Für Mario Pinter, den Inhaber der Stadiongaststätte in der Eisarena Weißwasser, ist das Experiment mit der Schankwirtschaft derzeitiger Gegenpol zu seiner sonstigen Wirkungsstätte. Als „absolut katastrophal“, schätzt er die Corona-Zeit im Fuchsbau ein. Seit dem 2. März 2020 hat es kein Punktspiel der Füchse vor Zuschauern mehr gegeben! Sein Team von bis zu 22 Mitarbeitern kann seitdem keinen Job in der Eishalle machen. Er müsse nebenher bei Bekannten arbeiten, um finanziell über die Runden zu kommen. „Wir kämpfen um das Überleben“, sagt Pinter ernst. „Wir hoffen, dass sich alles gelohnt hat. Es war, ist und bleibt ein Kraftakt in finanzieller und mentaler Hinsicht“.

Mücke, der im letzten Winter nach der Entlassung von Corey Neilson Co-Trainer bei den Lausitzer Füchsen wurde, erklärt hingegen: „Wir hätten das hier auch ohne Corona gemacht“. Pinter fügt hinzu, er wolle sich nicht mehr mit dem Blick zurück beschäftigen. Er wolle nur, dass die Normalität einkehrt und erhalten bleibt. Andernfalls, langfristig könne das keiner der Betroffenen wirtschaftlich überleben.
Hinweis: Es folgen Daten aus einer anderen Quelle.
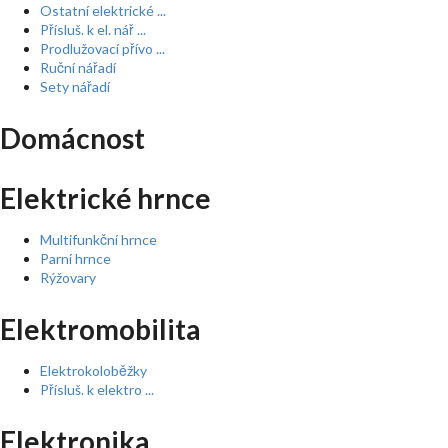
Ostatní elektrické ...
Přísluš. k el. nář ...
Prodlužovací přívo ...
Ruční nářadí
Sety nářadí
Domácnost
Elektrické hrnce
Multifunkční hrnce
Parní hrnce
Rýžovary
Elektromobilita
Elektrokoloběžky
Přísluš. k elektro ...
Elektronika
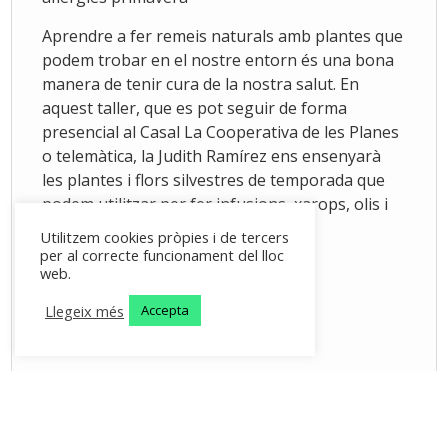
Aprendre a fer remeis naturals amb plantes que
podem trobar en el nostre entorn és una bona
manera de tenir cura de la nostra salut. En
aquest taller, que es pot seguir de forma
presencial al Casal La Cooperativa de les Planes
o telemàtica, la Judith Ramírez ens ensenyarà
les plantes i flors silvestres de temporada que
podem utilitzar per fer infusions, xarops, olis i
bàlsams.
Utilitzem cookies pròpies i de tercers
per al correcte funcionament del lloc
web.
Llegeix més
Accepta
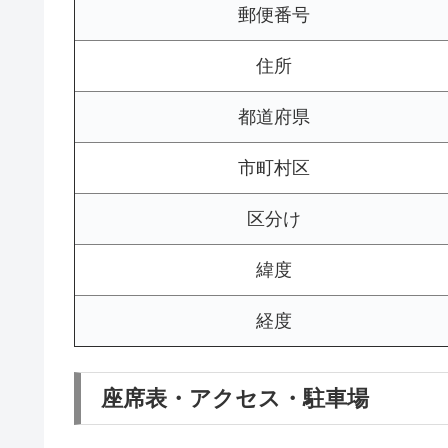
郵便番号
住所
都道府県
市町村区
区分け
緯度
経度
座席表・アクセス・駐車場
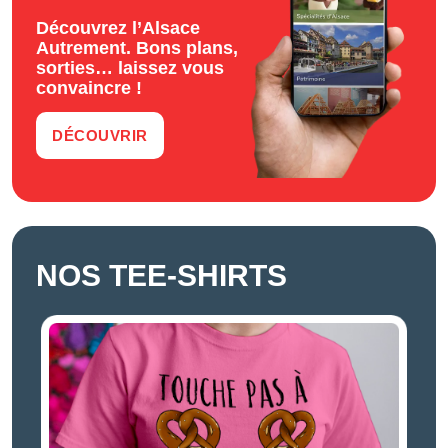
Découvrez l’Alsace
Autrement. Bons plans,
sorties… laissez vous
convaincre !
DÉCOUVRIR
NOS TEE-SHIRTS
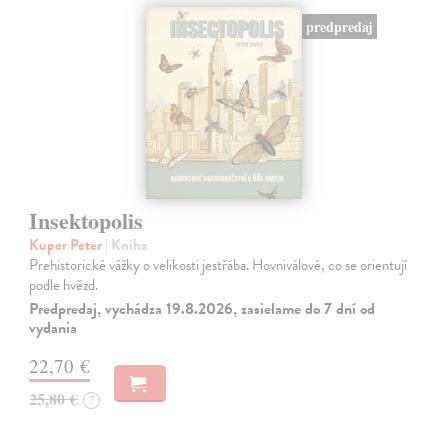
predpredaj
Insektopolis
Kuper Peter
| Kniha
Prehistorické vážky o velikosti jestřába. Hovniválové, co se orientují
podle hvězd.
Predpredaj, vychádza 19.8.2026, zasielame do 7 dní od
vydania
22,70 €
25,80 €
?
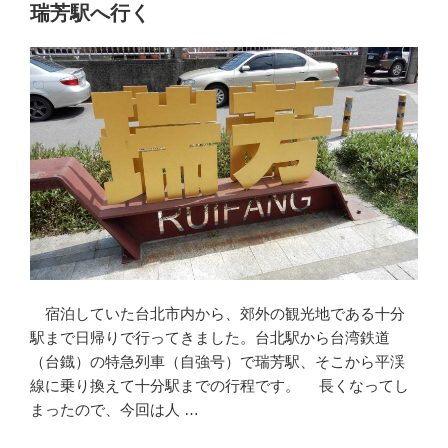
分
瑞芳駅へ行く
駅
か
ら
電
動
ス
ク
ー
タ
ー
で
十
宿泊していた台北市内から、郊外の観光地である十分
分
駅まで日帰りで行ってきました。台北駅から台湾鉄道
瀑
（台鐡）の特急列車（自強号）で瑞芳駅、そこから平渓
布
線に乗り換えて十分駅までの行程です。 長くなってし
公
まったので、今回は人 …
園
へ”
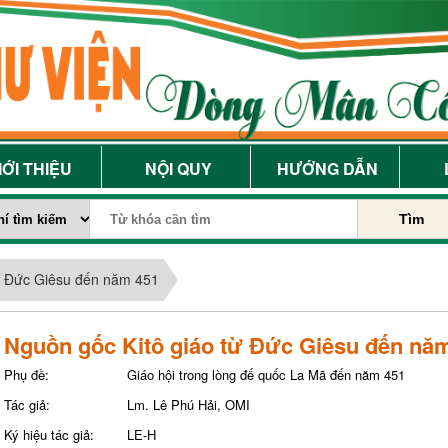
IỚI THIỆU
NỘI QUY
HƯỚNG DẪN
Tìm
từ Đức Giêsu đến năm 451
Nguồn gốc Kitô giáo từ Đức Giêsu đến nă
Phụ đề:
Giáo hội trong lòng đế quốc La Mã đến năm 451
Tác giả:
Lm. Lê Phú Hải, OMI
Ký hiệu tác giả:
LE-H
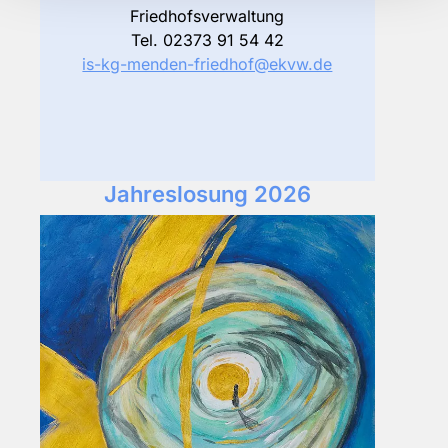
Friedhofsverwaltung
Tel. 02373 91 54 42
is-kg-menden-friedhof@ekvw.de
Jahreslosung 2026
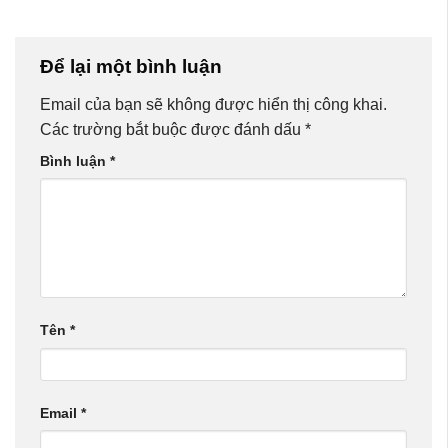
Để lại một bình luận
Email của bạn sẽ không được hiển thị công khai.
Các trường bắt buộc được đánh dấu
*
Bình luận
*
Tên
*
Email
*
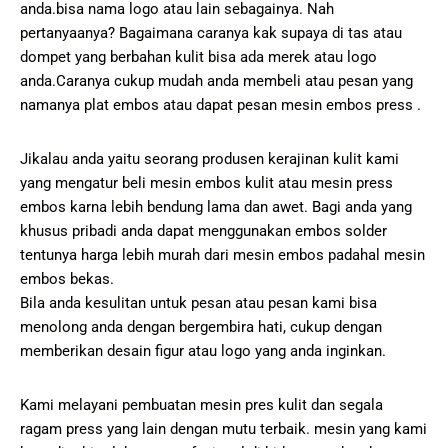
anda.bisa nama logo atau lain sebagainya. Nah
pertanyaanya? Bagaimana caranya kak supaya di tas atau
dompet yang berbahan kulit bisa ada merek atau logo
anda.Caranya cukup mudah anda membeli atau pesan yang
namanya plat embos atau dapat pesan mesin embos press .
Jikalau anda yaitu seorang produsen kerajinan kulit kami
yang mengatur beli mesin embos kulit atau mesin press
embos karna lebih bendung lama dan awet. Bagi anda yang
khusus pribadi anda dapat menggunakan embos solder
tentunya harga lebih murah dari mesin embos padahal mesin
embos bekas.
Bila anda kesulitan untuk pesan atau pesan kami bisa
menolong anda dengan bergembira hati, cukup dengan
memberikan desain figur atau logo yang anda inginkan.
Kami melayani pembuatan mesin pres kulit dan segala
ragam press yang lain dengan mutu terbaik. mesin yang kami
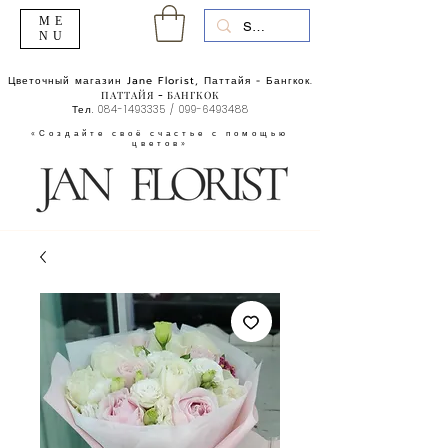
ME
NU
Цветочный магазин Jane Florist, Паттайя - Бангкок.
ПАТТАЙЯ - БАНГКОК
Тел.
084-1493335
/
099-6493488
«Создайте своё счастье с помощью
цветов»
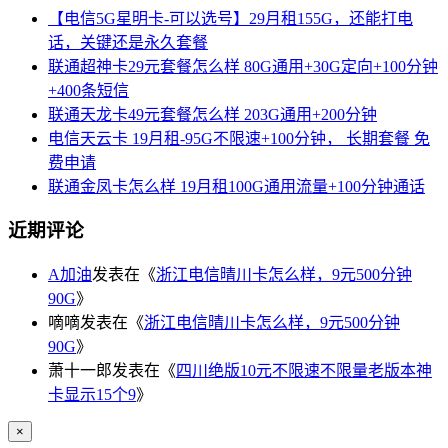
【电信5G星明卡-可以选号】29月租155G，还能打电
话，关键还是永久套餐
联通超神卡29元套餐怎么样 80G通用+30G定向+100分钟
+400条短信
联通天龙卡49元套餐怎么样 203G通用+200分钟
电信天云卡 19月租-95G不限速+100分钟， 长期套餐 免
费申请
联通金凤卡怎么样 19月租100G通用流量+100分钟通话
近期评论
A加油
发表在《
浙江电信晴川卡怎么样，9元500分钟
90G
》
嘀嘀
发表在《
浙江电信晴川卡怎么样，9元500分钟
90G
》
萧十一郎
发表在《
四川绝版10元不限速不限量老版本神
卡显示15个9
》
×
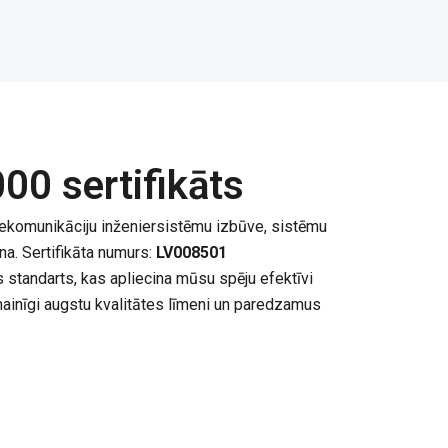
00 sertifikāts
lekomunikāciju inženiersistēmu izbūve, sistēmu
na. Sertifikāta numurs:
LV008501
s standarts, kas apliecina mūsu spēju efektīvi
ainīgi augstu kvalitātes līmeni un paredzamus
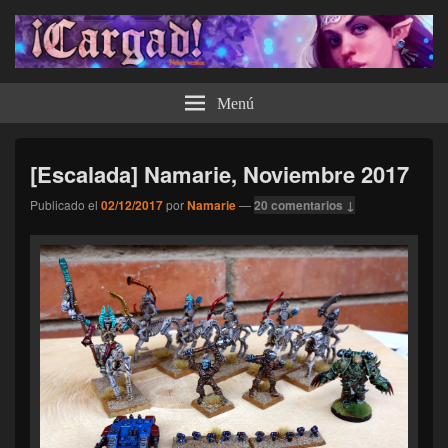
¡Cargad!
Menú
[Escalada] Namarie, Noviembre 2017
Publicado el
02/12/2017
por
Namarie
—
20 comentarios ↓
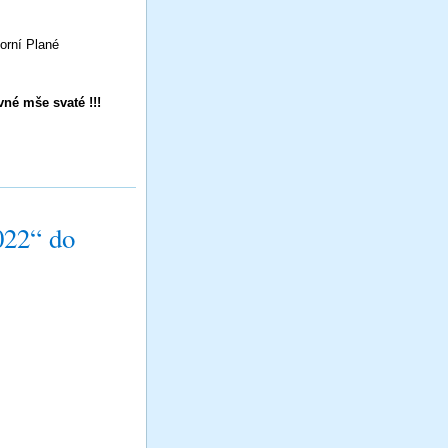
orní Plané
né mše svaté !!!
022“ do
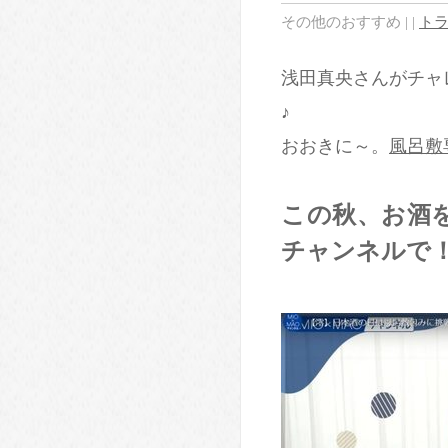
その他のおすすめ
|
|
トラ
浅田真央さんがチャ
♪
おおきに～。
風呂敷
この秋、お酒を
チャンネルで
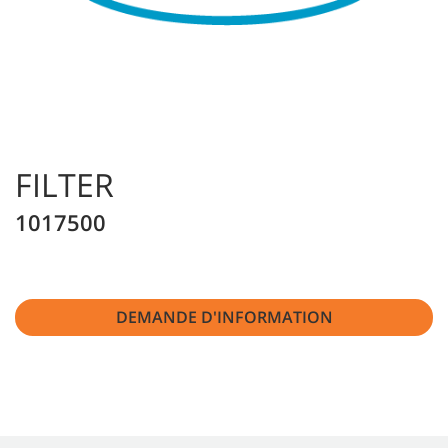
FILTER
1017500
DEMANDE D'INFORMATION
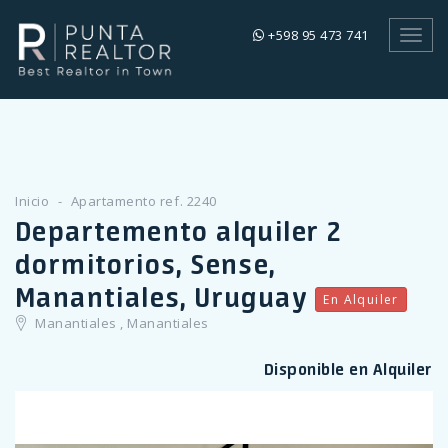
+598 95 473 741
Toggl
navig
Inicio
Apartamento ref. 2240
Departemento alquiler 2
dormitorios, Sense,
Manantiales, Uruguay
En Alquiler
Manantiales , Manantiales
Disponible en Alquiler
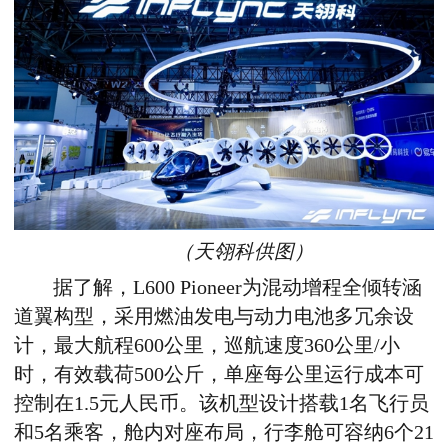
（天翎科供图
）
据了解，
L600 Pioneer
为混动增程全倾转涵
道翼构型，采用燃油发电与动力电池多冗余设
计，最大航程
600
公里，巡航速度
360
公里
/
小
时，有效载荷
500
公斤，单座每公里运行成本可
控制在
1.5
元人民币。该机型设计搭载
1
名飞行员
和
5
名乘客，舱内对座布局，行李舱可容纳
6
个
21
Die beiden sind Daniel Kunze, dem das ganze Objekt gehört, sehr dankbar, dass er ihnen die Chance gegeben hat, diese Unternehmung aufzuziehen. In der Villa nebenan können Waschgelegenheiten und Toiletten genutzt werden. Der Betrieb der Turmvilla ist derzeit keine Option für die beiden, das sei eine Nummer zu groß. „Wir sind Realisten, keine Träumer“, sagt Pinter. Allerdings könne die Schankwirtschaft zum Abpuffern des Sommers langfristig ein Thema werden. „Wir machen das total gerne“ sind sie sich einig.

Seit Juni betreiben Mario Pinter (2.v.li.) und André Mücke (3.v.re.) ihr Sommerprojekt „Schankwirtschaft, Biergarten an der Turmvilla“. Im Helferteam stehen meist Freunde und Verwandte.Und ab 1. Oktober beginnt die Eishockey-Saison – dann mit André Mücke als Co-Trainer hinter der Bande und Kneipier Mario Pinter im Fuchsbau. Für Mario Pinter ist und bleibt oberste Prämisse: „Die Gäste müssen sich wohlfühlen.“ Und André „Fliege“ Mücke weiß mit der Erfahrung aus über 800 Spielen als Eishockeyprofi: „Wer nicht kämpft, hat schon verloren.“ Arbeit kann auch Freude sein. Und Freundschaft festigen. Und ein Zeichen setzen.